Jo Uiree, Sung Chang Ohk, Kim Kyu-Rae
Department of Pathology, Asan Medical Center, University of Ulsan College of Medicine.
Department of Pathology, Seegene Medical Foundation, Seoul, Korea.
Int J Gynecol Pathol. 2025 Sep 1;44(5):430-435. doi: 10.1097/PGP.0000000000001085. Epub 2024 Dec 3.
Transitional cell metaplasia (TCM) resembling benign urothelium is commonly seen around the distal fallopian tube and/or neighboring mesothelial surface; however, its histogenesis remains largely unknown. We observed the emergence of a cytokeratin (CK) 17-positive reserve cell layer in early TCM foci beneath the tubal epithelium, leading us to hypothesize that TCM could be derived from reserve cells. To elucidate the histogenetic process of TCM, we analyzed the histomorphologic features and immunoprofiles for CK17, CK5/6, p63, GATA-3, estrogen receptor (ER), and androgen receptor (AR) in TCM foci arising in the tubal epithelium (31 foci) and pelvic mesothelium (35 foci). Overall, the histologic features and immunoprofiles of TCM in the tubal epithelium and pelvic mesothelium were similar, but distinct differences appeared during TCM development. A single-layered CK17-expressing reserve cells became apparent beneath the tubal epithelium, and the CK17 expression disappeared as these cells multiplied. In contrast, a short segment of normal mesothelium next to the tubo-peritoneal junction expressed CK17 even before the emergence of a single-layered reserve cells beneath the mesothelium, suggesting a potential reserve/stem cell function within the mesothelium itself. Then, the single-layered cells in both areas multiplied and differentiated to display urothelial characteristics, including nuclear grooves and clear cytoplasm. Strong CK5/6, p63, and GATA-3 expression appeared in the single-layered reserve cell stage and was maintained thereafter to the fully differentiated TCM. AR was expressed in both normal tubal epithelium and pelvic mesothelium, and the intensity of AR and ER were reciprocal during the entire histogenetic process of TCM in most reserve cell-derived populations (98.5%), AR expression being significantly stronger than ER. The histogenesis of TCM was initiated from the emergence of reserve cells beneath the tubal epithelium and pelvic mesothelium, which then multiplied and differentiated into urothelium. AR might have an important role during the histogenesis of TCM.

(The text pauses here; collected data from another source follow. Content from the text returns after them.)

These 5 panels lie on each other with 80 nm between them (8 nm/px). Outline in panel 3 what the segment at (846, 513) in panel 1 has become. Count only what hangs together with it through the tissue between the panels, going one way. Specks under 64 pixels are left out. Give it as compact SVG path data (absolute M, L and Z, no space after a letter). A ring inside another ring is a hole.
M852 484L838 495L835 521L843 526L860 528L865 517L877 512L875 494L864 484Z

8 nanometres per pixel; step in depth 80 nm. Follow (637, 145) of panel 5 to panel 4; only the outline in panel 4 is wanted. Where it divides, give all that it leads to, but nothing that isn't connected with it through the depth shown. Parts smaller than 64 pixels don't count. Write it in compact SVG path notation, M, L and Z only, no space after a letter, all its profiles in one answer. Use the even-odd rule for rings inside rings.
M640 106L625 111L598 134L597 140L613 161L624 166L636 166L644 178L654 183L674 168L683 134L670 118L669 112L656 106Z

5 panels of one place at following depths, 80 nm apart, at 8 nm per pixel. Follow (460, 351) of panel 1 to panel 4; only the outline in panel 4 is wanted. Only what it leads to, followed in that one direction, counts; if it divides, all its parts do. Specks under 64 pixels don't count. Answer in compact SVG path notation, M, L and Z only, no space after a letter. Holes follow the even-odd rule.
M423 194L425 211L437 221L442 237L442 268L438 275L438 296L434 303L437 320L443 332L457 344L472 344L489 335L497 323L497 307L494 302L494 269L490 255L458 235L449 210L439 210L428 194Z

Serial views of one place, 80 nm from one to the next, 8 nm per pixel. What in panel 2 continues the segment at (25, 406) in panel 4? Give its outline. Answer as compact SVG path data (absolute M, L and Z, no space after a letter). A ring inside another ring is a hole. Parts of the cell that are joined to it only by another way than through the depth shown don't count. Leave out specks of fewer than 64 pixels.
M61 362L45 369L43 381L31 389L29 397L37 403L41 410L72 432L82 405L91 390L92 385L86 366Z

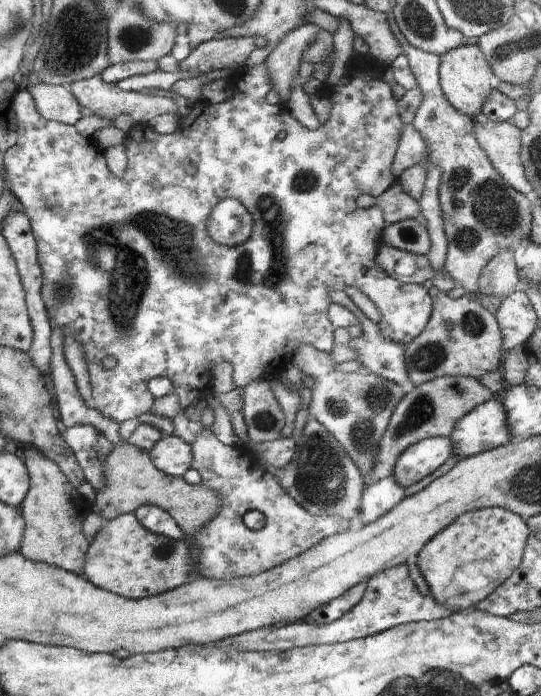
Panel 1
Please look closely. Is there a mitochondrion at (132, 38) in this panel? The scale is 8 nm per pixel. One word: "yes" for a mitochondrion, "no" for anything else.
yes

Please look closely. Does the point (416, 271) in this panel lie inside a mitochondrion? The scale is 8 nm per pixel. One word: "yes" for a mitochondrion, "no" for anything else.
no

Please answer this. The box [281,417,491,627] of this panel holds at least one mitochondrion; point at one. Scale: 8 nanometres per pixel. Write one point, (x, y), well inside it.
(320, 478)

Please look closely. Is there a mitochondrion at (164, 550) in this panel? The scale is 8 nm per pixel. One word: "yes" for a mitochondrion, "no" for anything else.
yes

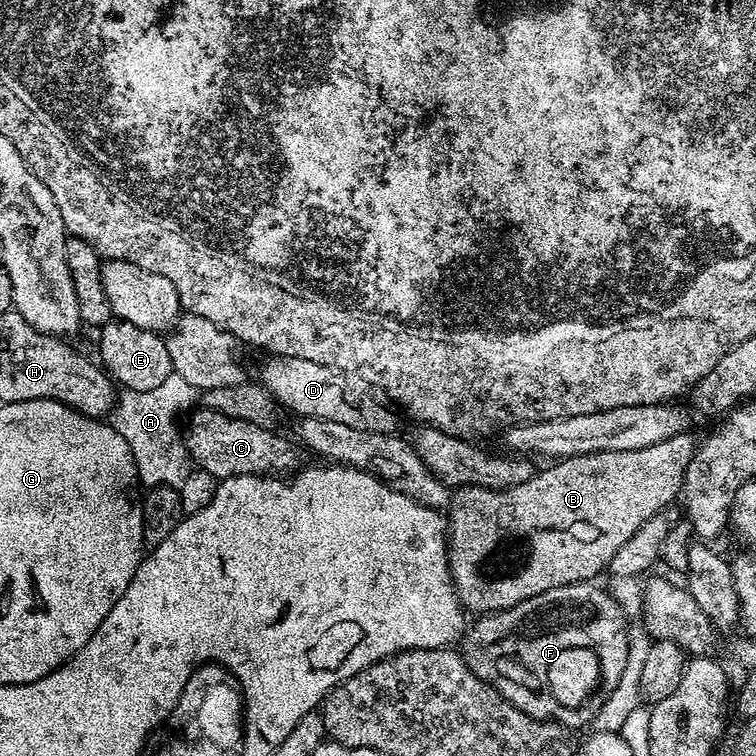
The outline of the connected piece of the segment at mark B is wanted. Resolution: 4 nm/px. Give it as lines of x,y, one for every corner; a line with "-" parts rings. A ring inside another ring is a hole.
688,432
678,434
674,438
666,438
666,442
658,442
642,450
622,450
621,452
591,452
585,456
566,456
559,462
552,462
548,469
537,471
530,482
522,482
522,486
513,488
473,488
461,486
455,489
451,497
450,539
448,541
448,568
452,571
452,583
456,585
456,596
460,600
461,609
472,614
487,614
501,612
510,606
518,606
518,602
526,602
526,598
534,598
538,594
546,594
546,590
554,590
567,584
582,584
597,579
596,575
607,569
610,558
618,554
620,548
625,548
633,534
644,525
649,518
663,513
664,507
672,499
681,495
684,486
684,475
692,461
694,440

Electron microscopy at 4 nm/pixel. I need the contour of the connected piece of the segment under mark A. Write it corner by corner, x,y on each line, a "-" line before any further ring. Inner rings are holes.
173,372
154,390
121,391
112,405
110,423
122,438
126,438
126,446
130,446
130,454
134,454
134,466
140,475
141,485
155,486
170,484
178,486
187,478
190,471
188,448
184,444
181,425
176,425
180,411
191,402
194,389
186,384
182,374

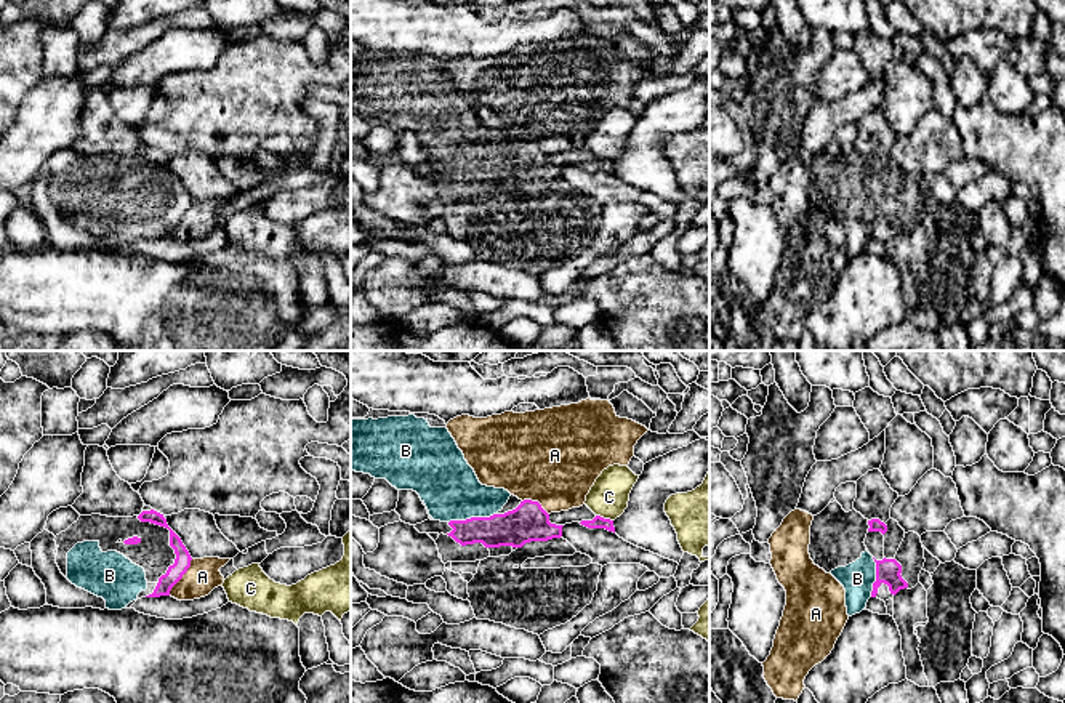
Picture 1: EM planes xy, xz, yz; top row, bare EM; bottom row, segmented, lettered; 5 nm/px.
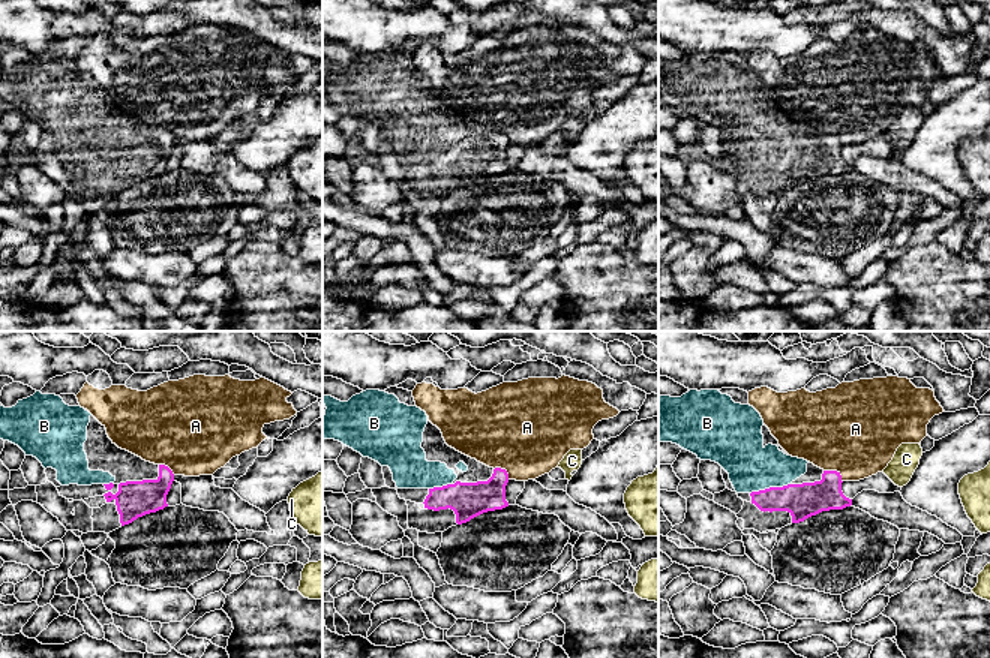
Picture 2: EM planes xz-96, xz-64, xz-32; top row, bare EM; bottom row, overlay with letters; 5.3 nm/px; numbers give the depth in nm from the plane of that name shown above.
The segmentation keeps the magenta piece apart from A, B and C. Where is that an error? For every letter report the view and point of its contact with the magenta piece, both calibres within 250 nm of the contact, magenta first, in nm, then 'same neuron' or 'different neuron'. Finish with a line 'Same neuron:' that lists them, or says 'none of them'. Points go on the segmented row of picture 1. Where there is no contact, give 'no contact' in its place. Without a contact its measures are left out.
A: meets magenta in xy at (181, 577); 90 nm thick on the magenta side, 170 nm on the other; different neuron
B: meets magenta in xz at (471, 518); 180 nm thick on the magenta side, 300 nm on the other; same neuron
C: meets magenta in xz at (602, 518); 60 nm thick on the magenta side, 200 nm on the other; different neuron
Same neuron: B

类似于良性尿路上皮的移行细胞化生(TCM)常见于输卵管远端和/或邻近的间皮表面周围;然而,其组织发生学在很大程度上仍不清楚。我们观察到在输卵管上皮下方的早期TCM病灶中出现了细胞角蛋白(CK)17阳性储备细胞层,这使我们推测TCM可能起源于储备细胞。为了阐明TCM的组织发生过程,我们分析了在输卵管上皮(31个病灶)和盆腔间皮(35个病灶)中出现的TCM病灶的组织形态学特征以及CK17、CK5/6、p63、GATA-3、雌激素受体(ER)和雄激素受体(AR)的免疫表型。总体而言,输卵管上皮和盆腔间皮中TCM的组织学特征和免疫表型相似,但在TCM发展过程中出现了明显差异。单层表达CK17的储备细胞在输卵管上皮下方变得明显,随着这些细胞增殖,CK17表达消失。相比之下,在间皮下方出现单层储备细胞之前,输卵管 - 腹膜交界处旁边的一小段正常间皮就表达CK17,这表明间皮本身具有潜在的储备/干细胞功能。然后,两个区域的单层细胞增殖并分化,表现出尿路上皮特征,包括核沟和透明细胞质。在单层储备细胞阶段出现强烈的CK5/6、p63和GATA-3表达,并在此后维持到完全分化的TCM。AR在正常输卵管上皮和盆腔间皮中均有表达,在大多数储备细胞衍生群体中,在TCM的整个组织发生过程中AR和ER的强度呈反比(98.5%),AR表达明显强于ER。TCM的组织发生始于输卵管上皮和盆腔间皮下方储备细胞的出现,这些储备细胞随后增殖并分化为尿路上皮。AR可能在TCM的组织发生过程中起重要作用。